SSH helps in remote performing file transfer, command execution, etc., through secure connections even when the network is insecure. So, attackers will not be able to intercept or modify commands, sniff passwords, etc. 


SSL or Secure Socket Layer is a cryptographic protocol, which uses Public Key Encryption (PKI) to secure data in transmission, safeguarding its authenticity, integrity, and privacy. Transport Layer Security (TLS) protocols are used for encryption, and browsers have deprecated the outdated SSL protocols. Despite the minor differences, TLS and SSL are interchangeably used. 

SSL leverages digital certificates and PKI to encrypt HTTPS connections between the server and clients and all data in transit. By doing so, it ensures that the data is not tampered with or intercepted by malicious actors. It helps prevent man-in-the-middle attacks, impersonation, phishing attacks, eavesdropping, etc. 

It is implemented in diverse networked environments such as web browsers, emails, messaging, FTP, etc. SSL certificates have been mandatory for all websites since 2018, with browsers marking websites without them as Insecure. 

The Key Differences Between SSL and SSH

How do they work? 

One of the main differences between SSL and SSH is how they work. 

Using the client-server model, SSH creates a tunnel between two remote computers, enabling one to interact with the other's operating shell. SSH contains three layers - transport, authentication, and connection. For creating the tunnel, an SSH handshake is necessary. This starts with SSH version exchange and algorithm negotiation to establish a TCP connection, followed by an exchange of keys. An SSH tunnel is created, making the operating shell of the remote machine visible. Shell commands are securely exchanged between the systems. 

SSL uses digital signatures/ certificates and PKI to establish a trusting relationship between the server and the client. To this end, a full SSL/ TLS Handshake is necessary.

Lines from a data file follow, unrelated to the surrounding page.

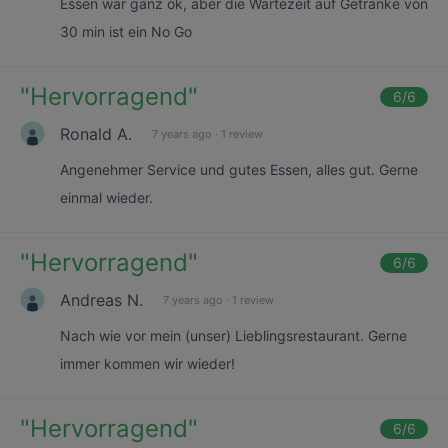
Essen war ganz ok, aber die Wartezeit auf Getränke von
30 min ist ein No Go
"
Hervorragend
"
6
/6
Ronald A.
7 years ago
·
1 review
Angenehmer Service und gutes Essen, alles gut. Gerne
einmal wieder.
"
Hervorragend
"
6
/6
Andreas N.
7 years ago
·
1 review
Nach wie vor mein (unser) Lieblingsrestaurant. Gerne
immer kommen wir wieder!
"
Hervorragend
"
6
/6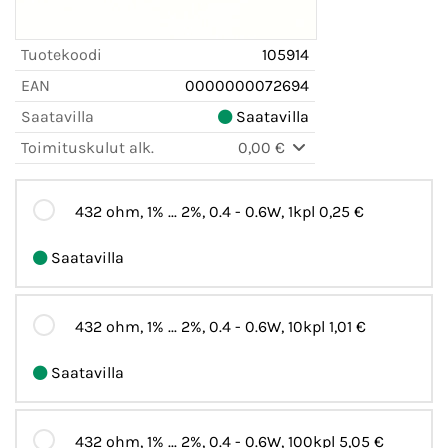
Tuotekoodi
105914
EAN
0000000072694
Saatavilla
Saatavilla
Toimituskulut alk.
0,00 €
432 ohm, 1% ... 2%, 0.4 - 0.6W, 1kpl
0,25 €
Saatavilla
432 ohm, 1% ... 2%, 0.4 - 0.6W, 10kpl
1,01 €
Saatavilla
432 ohm, 1% ... 2%, 0.4 - 0.6W, 100kpl
5,05 €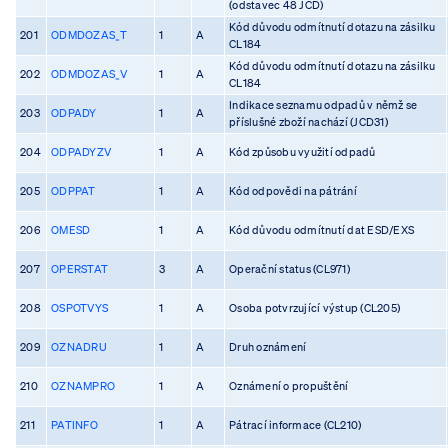
(odstavec 48 JCD)
Kód důvodu odmítnutí dotazu na zásilku
201
ODMDOZAS_T
1
A
CL184
Kód důvodu odmítnutí dotazu na zásilku
202
ODMDOZAS_V
1
A
CL184
Indikace seznamu odpadů v němž se
203
ODPADY
1
A
příslušné zboží nachází (JCD31)
204
ODPADYZV
1
A
Kód způsobu využití odpadů
205
ODPPAT
1
A
Kód odpovědi na pátrání
206
OMESD
1
A
Kód důvodu odmítnutí dat ESD/EXS
207
OPERSTAT
3
A
Operační status (CL971)
208
OSPOTVYS
1
A
Osoba potvrzující výstup (CL205)
209
OZNADRU
1
A
Druh oznámení
210
OZNAMPRO
1
A
Oznámení o propuštění
211
PATINFO
1
A
Pátrací informace (CL210)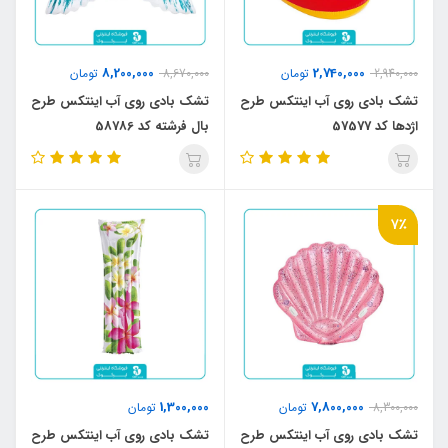
8,200,000
2,740,000
2,940,000
تومان
8,670,000
تومان
تشک بادی روی آب اینتکس طرح
تشک بادی روی آب اینتکس طرح
اژدها کد 57577
بال فرشته کد 58786
7٪
1,300,000
7,800,000
8,300,000
تومان
تومان
تشک بادی روی آب اینتکس طرح
تشک بادی روی آب اینتکس طرح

SSL/ TLS Handshake starts with the client exchanging hello messages and SSL certificate verification. Upon verification of the certificate, the client sends the premaster secret (encrypted using the pre-shared public key), decrypted by the server using its private key. After the SSL/TLS Handshake is completed, information can be safely transmitted between the server and the client using encryption and hashing protocols. 

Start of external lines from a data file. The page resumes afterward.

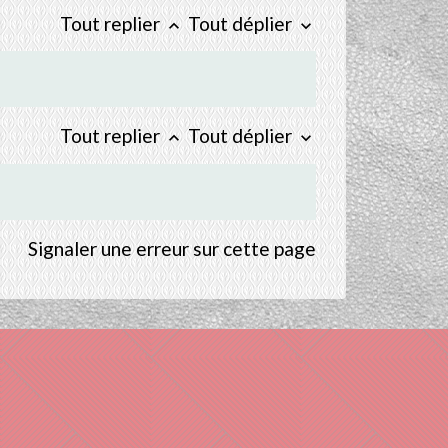
Tout replier
Tout déplier
keyboard_arrow_up
keyboard_arrow_down
Tout replier
Tout déplier
keyboard_arrow_up
keyboard_arrow_down
Signaler une erreur sur cette page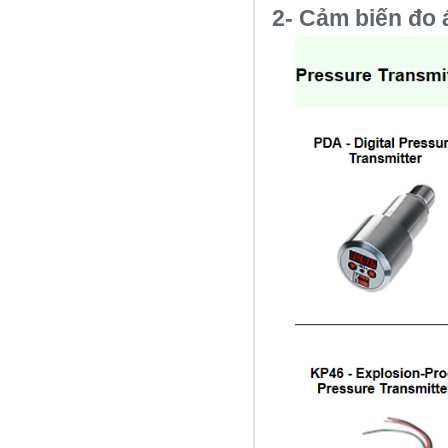
2- Cảm biến đo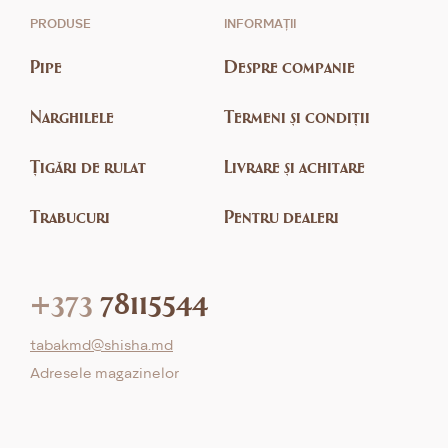
PRODUSE
INFORMAȚII
Pipe
Despre companie
Narghilele
Termeni și condiții
Țigări de rulat
Livrare și achitare
Trabucuri
Pentru dealeri
+373
78115544
tabakmd@shisha.md
Adresele magazinelor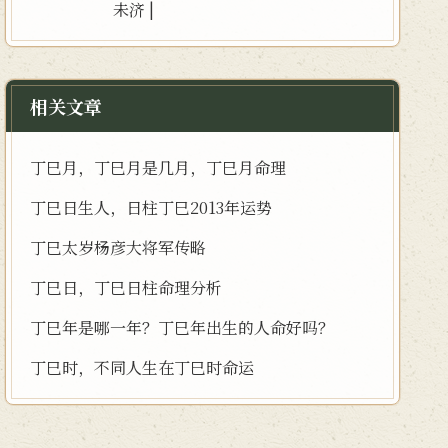
未济
|
相关文章
丁巳月，丁巳月是几月，丁巳月命理
丁巳日生人，日柱丁巳2013年运势
丁巳太岁杨彦大将军传略
丁巳日，丁巳日柱命理分析
丁巳年是哪一年？丁巳年出生的人命好吗？
丁巳时，不同人生在丁巳时命运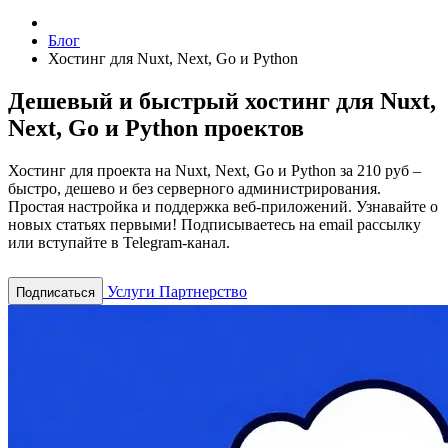
Блог
Хостинг для Nuxt, Next, Go и Python
Дешевый и быстрый хостинг для Nuxt,
Next, Go и Python проектов
Хостинг для проекта на Nuxt, Next, Go и Python за 210 руб –
быстро, дешево и без серверного администрирования.
Простая настройка и поддержка веб-приложений.
Узнавайте о
новых статьях первыми! Подписываетесь на email рассылку
или вступайте в Telegram-канал.
Услуги
Партнерство
Подписаться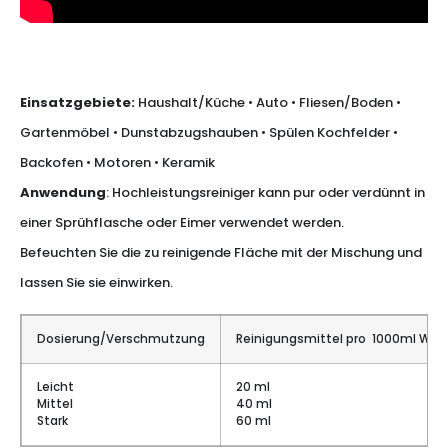
Einsatzgebiete:
Haushalt/Küche • Auto • Fliesen/Boden •
Gartenmöbel • Dunstabzugshauben • Spülen Kochfelder •
Backofen • Motoren • Keramik
Anwendung
: Hochleistungsreiniger kann pur oder verdünnt in
einer Sprühflasche oder Eimer verwendet werden.
Befeuchten Sie die zu reinigende Fläche mit der Mischung und
lassen Sie sie einwirken.
Dosierung/Verschmutzung
Reinigungsmittel pro 1000ml Was
Leicht
20 ml
Mittel
40 ml
Stark
60 ml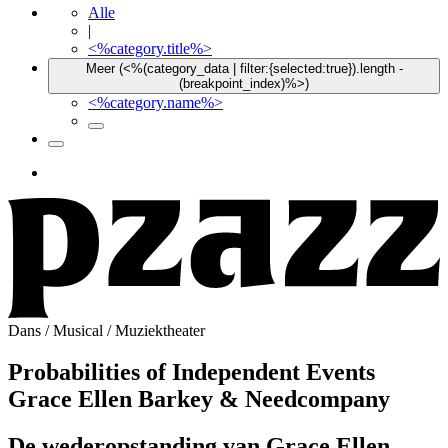
Alle
|
<%category.title%>
Meer (<%(category_data | filter:{selected:true}).length -
(breakpoint_index)%>)
<%category.name%>
Dans
/
Musical
/
Muziektheater
Probabilities of Independent Events
Grace Ellen Barkey & Needcompany
De wederopstanding van Grace Ellen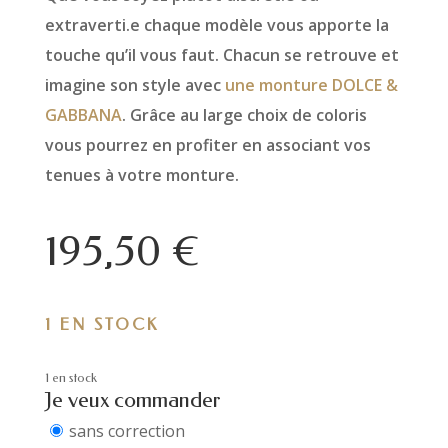
extraverti.e chaque modèle vous apporte la
touche qu’il vous faut. Chacun se retrouve et
imagine son style avec
une monture DOLCE &
GABBANA
. Grâce au large choix de coloris
vous pourrez en profiter en associant vos
tenues à votre monture.
195,50
€
1 EN STOCK
1 en stock
Je veux commander
sans correction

Another key SSH vs. SSL difference is that the SSL is a security protocol used to encrypt data in transmission and works based on digital certificates. At the same time, SSH is a remote network protocol used for securely managing and executing commands remotely by leveraging network tunneling. 

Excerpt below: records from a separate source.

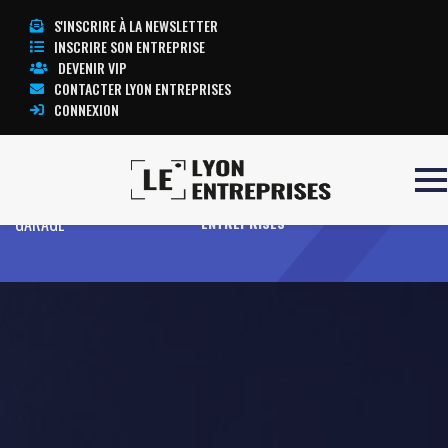
S'INSCRIRE À LA NEWSLETTER
INSCRIRE SON ENTREPRISE
DEVENIR VIP
CONTACTER LYON ENTREPRISES
CONNEXION
Accueil
ANICHE CENTER
TOUTE L’ACTUALITÉ LYON
GARAGE
ENTREPRISES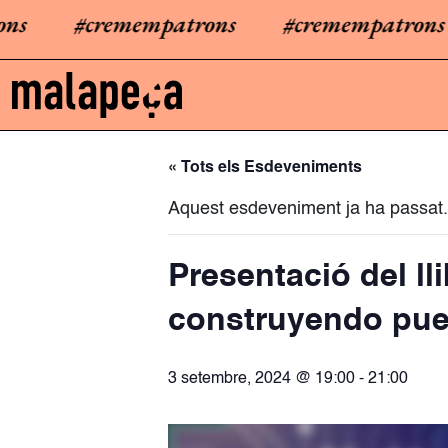
#cremempatrons
#cremempatrons
« Tots els Esdeveniments
Aquest esdeveniment ja ha passat.
Presentació del lli
construyendo pue
3 setembre, 2024 @ 19:00
-
21:00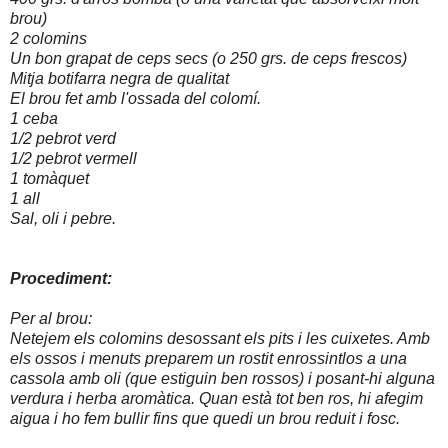
brou)
2 colomins
Un bon grapat de ceps secs (o 250 grs. de ceps frescos)
Mitja botifarra negra de qualitat
El brou fet amb l'ossada del colomí.
1 ceba
1/2 pebrot verd
1/2 pebrot vermell
1 tomàquet
1 all
Sal, oli i pebre.
Procediment:
Per al brou:
Netejem els colomins desossant els pits i les cuixetes. Amb
els ossos i menuts preparem un rostit enrossintlos a una
cassola amb oli (que estiguin ben rossos) i posant-hi alguna
verdura i herba aromàtica. Quan està tot ben ros, hi afegim
aigua i ho fem bullir fins que quedi un brou reduit i fosc.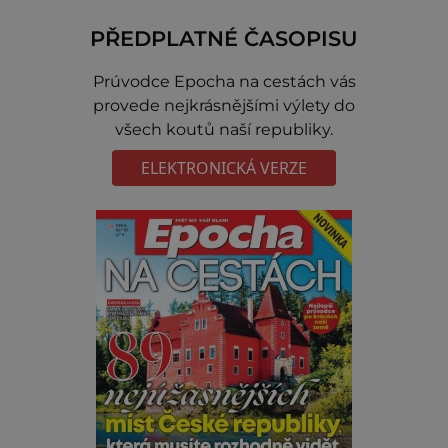
PŘEDPLATNÉ ČASOPISU
Prúvodce Epocha na cestách vás
provede nejkrásnějšími výlety do
všech koutů naší republiky.
ELEKTRONICKÁ VERZE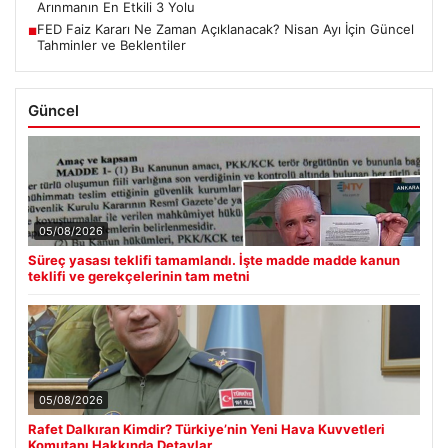
ALTIN
6571.9
▲ +1.17%
BTC
3061224
▲ +0.20%
Son Eklenen Haberler
Süreç yasası teklifi tamamlandı. İşte madde madde kanun
■
teklifi ve gerekçelerinin tam metni
Rafet Dalkıran Kimdir? Türkiye’nin Yeni Hava Kuvvetleri
■
Komutanı Hakkında Detaylar
Açık Alan Mimarisinde Estetik ve bahçe mutfağı Tasarımları
■
Yaz Sonrası Cilt Yenileme: Doğal Peeling Ile Ölü Derilerden
■
Arınmanın En Etkili 3 Yolu
FED Faiz Kararı Ne Zaman Açıklanacak? Nisan Ayı İçin Güncel
■
Tahminler ve Beklentiler
Güncel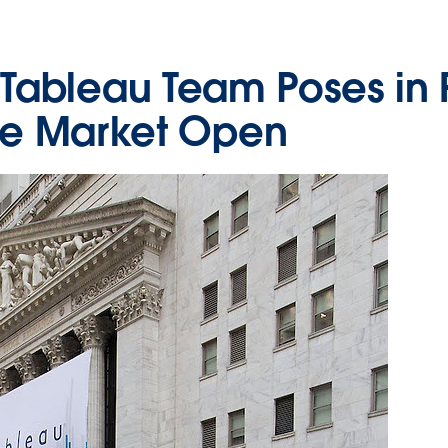
t: Tableau Team Poses in 
re Market Open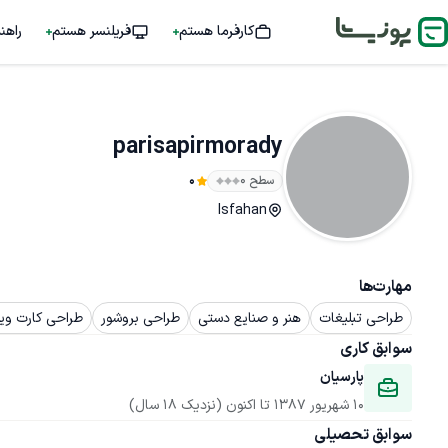
کارفرما هستم
فریلنسر هستم
راهن
parisapirmorady
سطح ۰
0
Isfahan
مهارت‌ها
طراحی تبلیغات
هنر و صنایع دستی
طراحی بروشور
طراحی کارت وی
سوابق کاری
پارسیان
10 شهریور 1387
 تا اکنون
(نزدیک 18 سال)
سوابق تحصیلی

If a website owner/ system administrator wants to connect remotely to their website server and manage their WordPress site, they will leverage SSH. 

If they want to submit data on a frontend form, the server encrypts the form data using SSL protocols and moves the data between the browser and server. For instance, the credit card information submitted by a website user for completing a purchase would be transmitted to the server by breaking down and encrypting the fragments of information to ensure they are tamper-proof. One of the best ways to ensure user trust in the website is by installing an SSL certificate from reputed certificate providers like Entrust from Indusface.

Ports Used 

The other major difference between SSL and SSH is the ports that are used. SSH works on port 22, while SSL uses the more secure HTTPS port 443.  

Authentication Requirements 

The authentication requirements of the SSH key vs. SSL certificate are different. SSH has a three-stage authentication process - server authentication by the client, session key generation, and client authentication. Client authentication is especially important because the client will have privileged access to the server and can run commands remotely. With SSL, only server authentication is necessary. 


Despite the differences between SSL and SSH, they are not mutually exclusive; they are used in combination to create more robust security solutions.